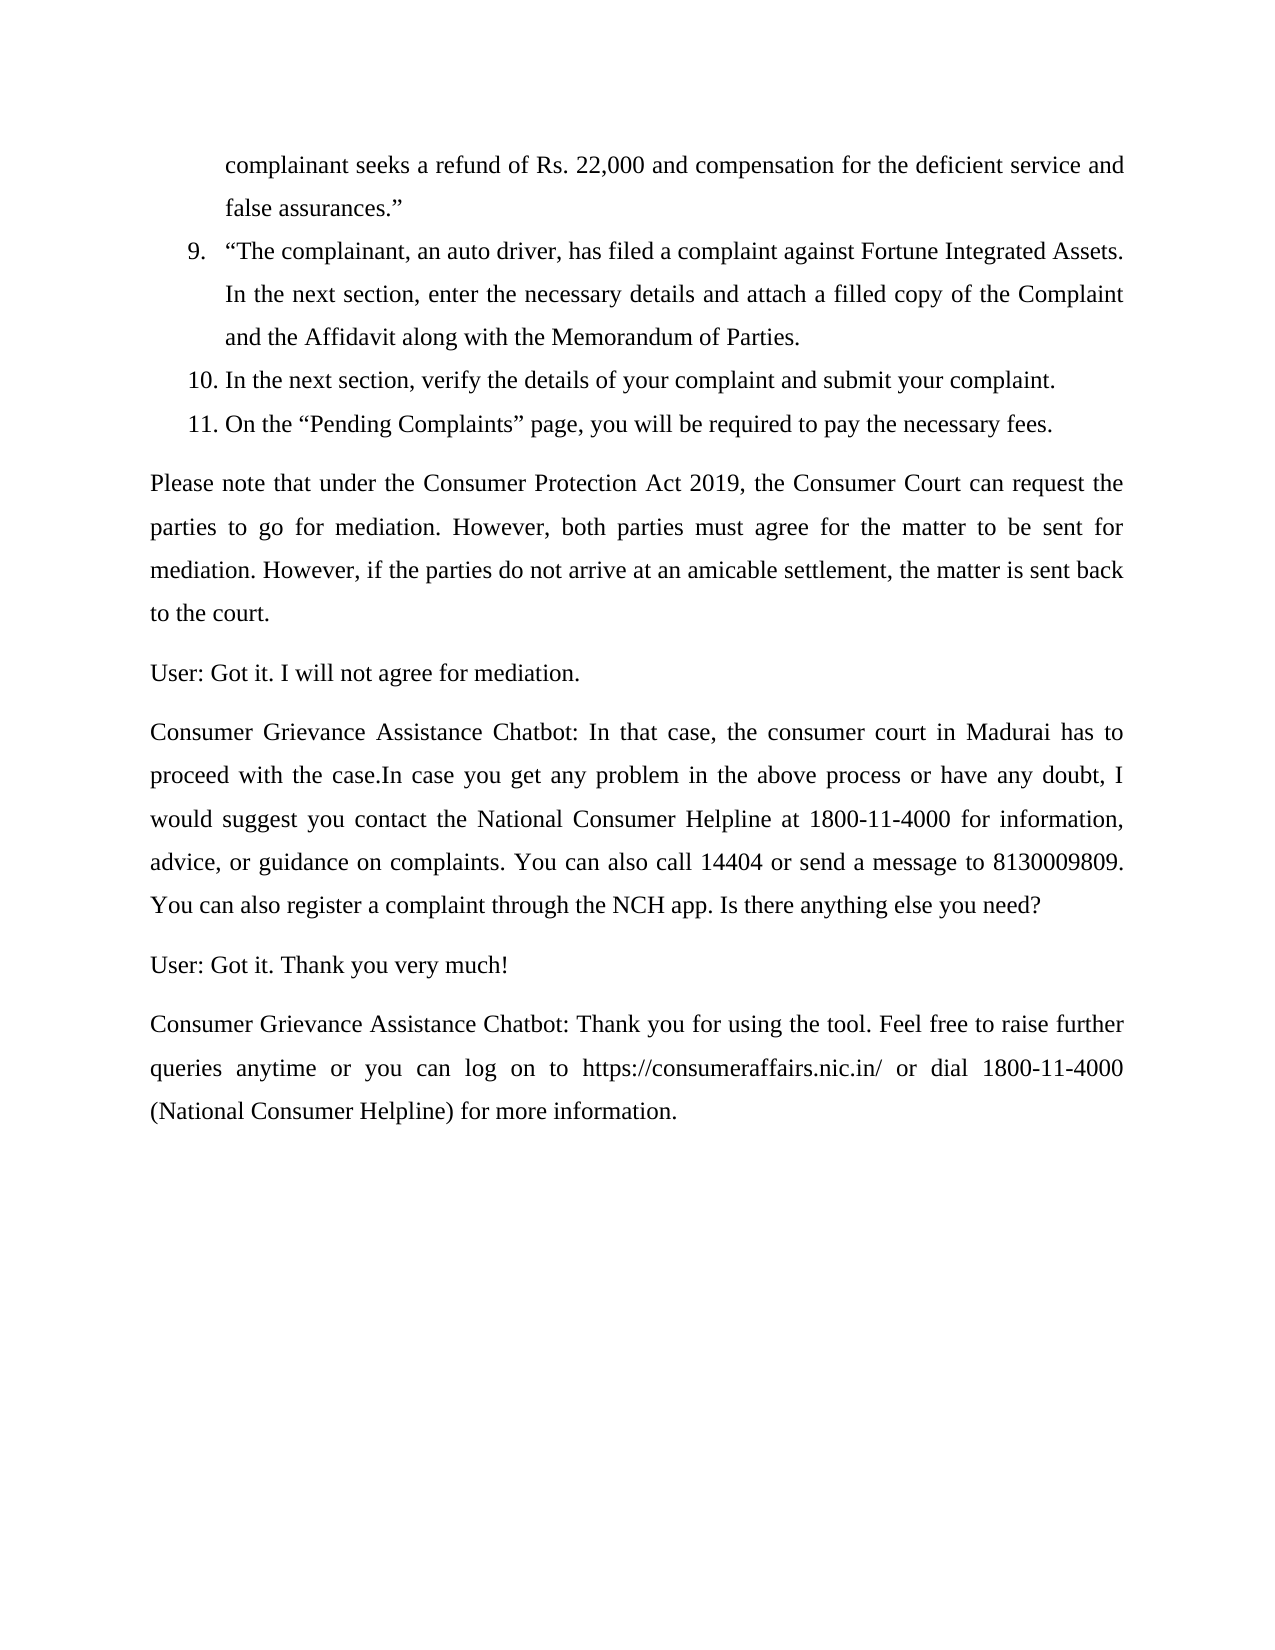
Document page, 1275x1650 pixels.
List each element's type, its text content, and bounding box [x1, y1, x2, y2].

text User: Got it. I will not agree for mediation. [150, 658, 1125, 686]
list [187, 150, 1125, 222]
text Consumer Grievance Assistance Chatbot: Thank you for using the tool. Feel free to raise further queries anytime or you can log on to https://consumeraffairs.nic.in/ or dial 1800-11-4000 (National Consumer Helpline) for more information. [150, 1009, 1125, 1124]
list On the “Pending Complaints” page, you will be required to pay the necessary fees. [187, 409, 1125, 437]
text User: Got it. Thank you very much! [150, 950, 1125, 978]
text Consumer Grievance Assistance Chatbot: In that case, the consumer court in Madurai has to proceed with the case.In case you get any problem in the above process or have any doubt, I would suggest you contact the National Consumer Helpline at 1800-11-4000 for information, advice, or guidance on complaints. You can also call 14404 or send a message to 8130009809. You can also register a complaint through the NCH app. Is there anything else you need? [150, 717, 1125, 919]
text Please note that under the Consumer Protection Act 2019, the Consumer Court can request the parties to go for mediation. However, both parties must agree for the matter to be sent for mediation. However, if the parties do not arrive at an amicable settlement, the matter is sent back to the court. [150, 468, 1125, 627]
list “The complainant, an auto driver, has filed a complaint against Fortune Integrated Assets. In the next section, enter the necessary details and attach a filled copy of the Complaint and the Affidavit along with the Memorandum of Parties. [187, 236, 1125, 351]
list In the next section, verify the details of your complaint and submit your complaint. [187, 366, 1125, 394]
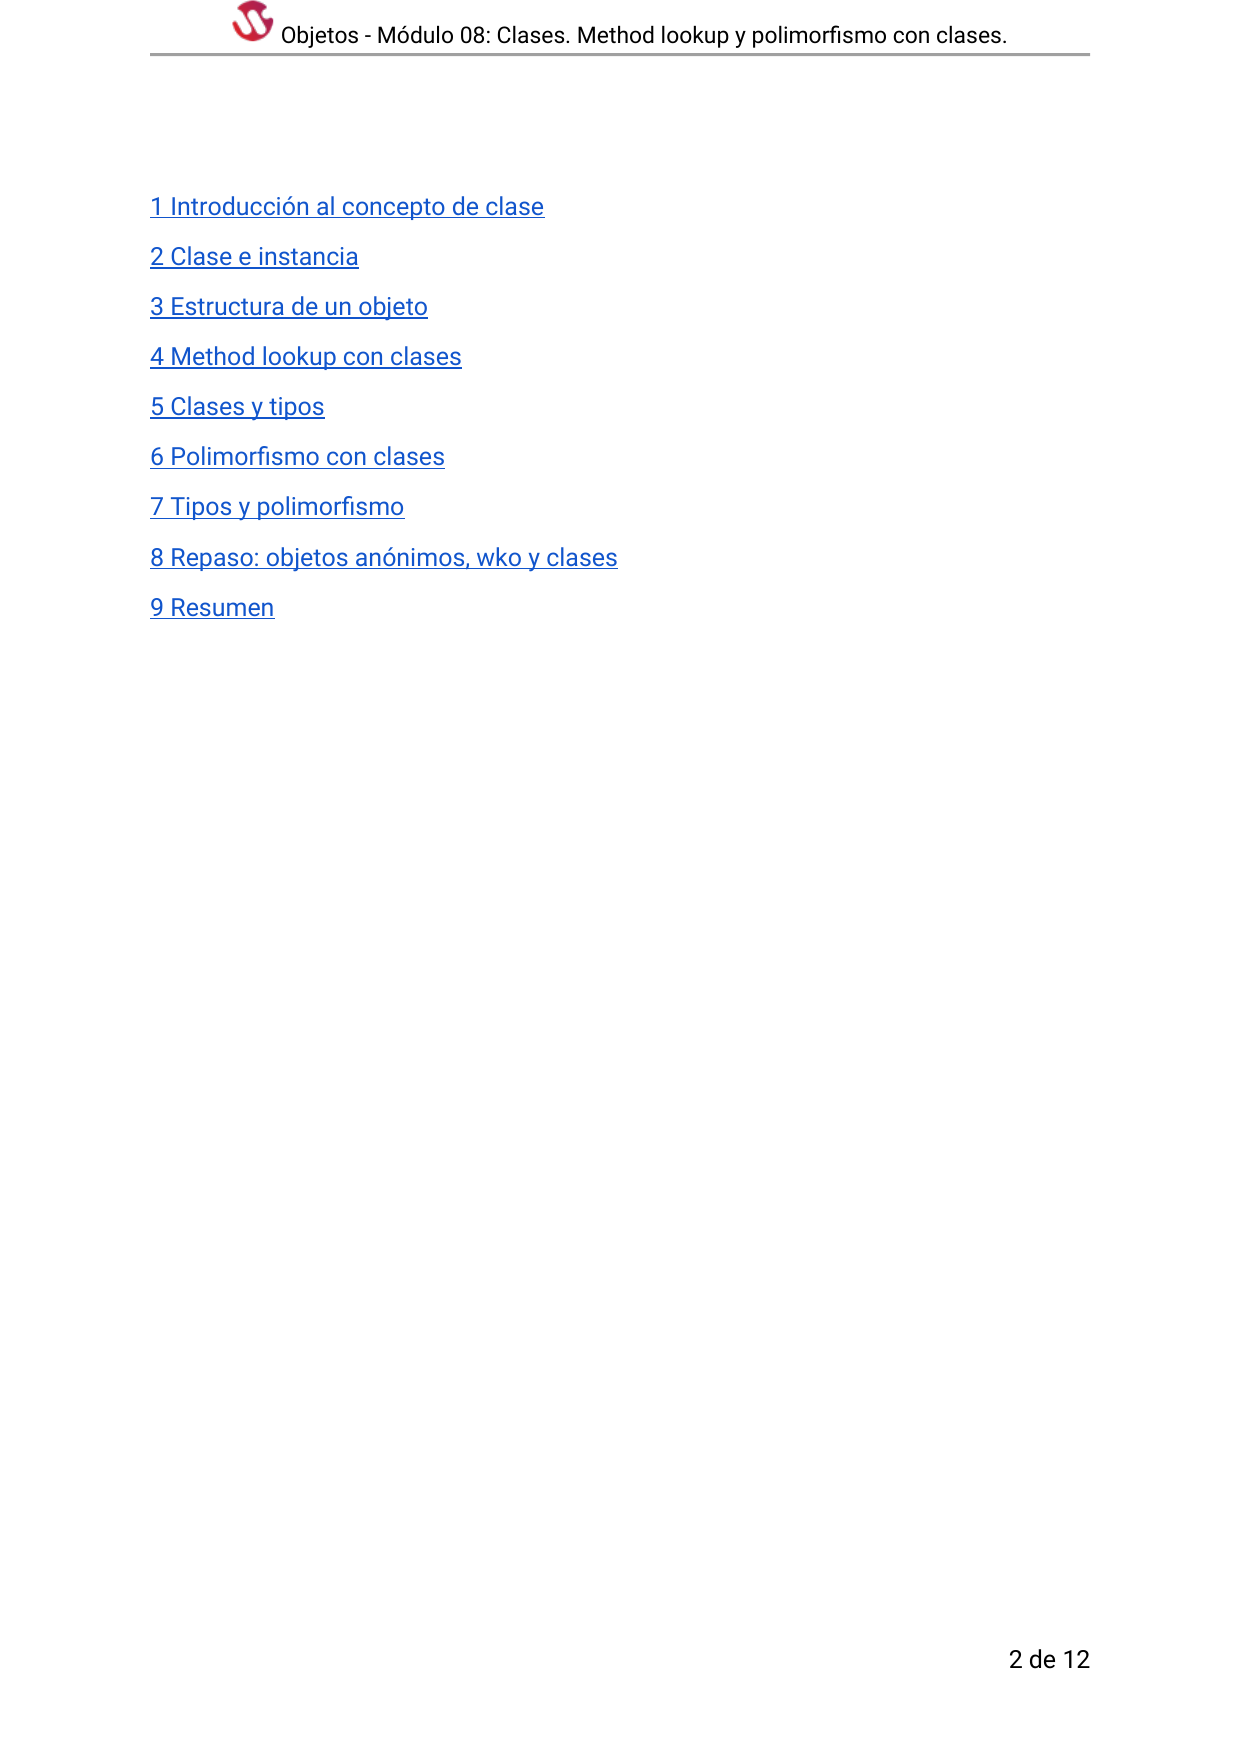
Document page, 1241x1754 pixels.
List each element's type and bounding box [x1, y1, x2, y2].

Job. Track down all lines above with the string "pixels" and copy them.

Response area.
Document page, 1275x1650 pixels.
Document page, 1241x1754 pixels.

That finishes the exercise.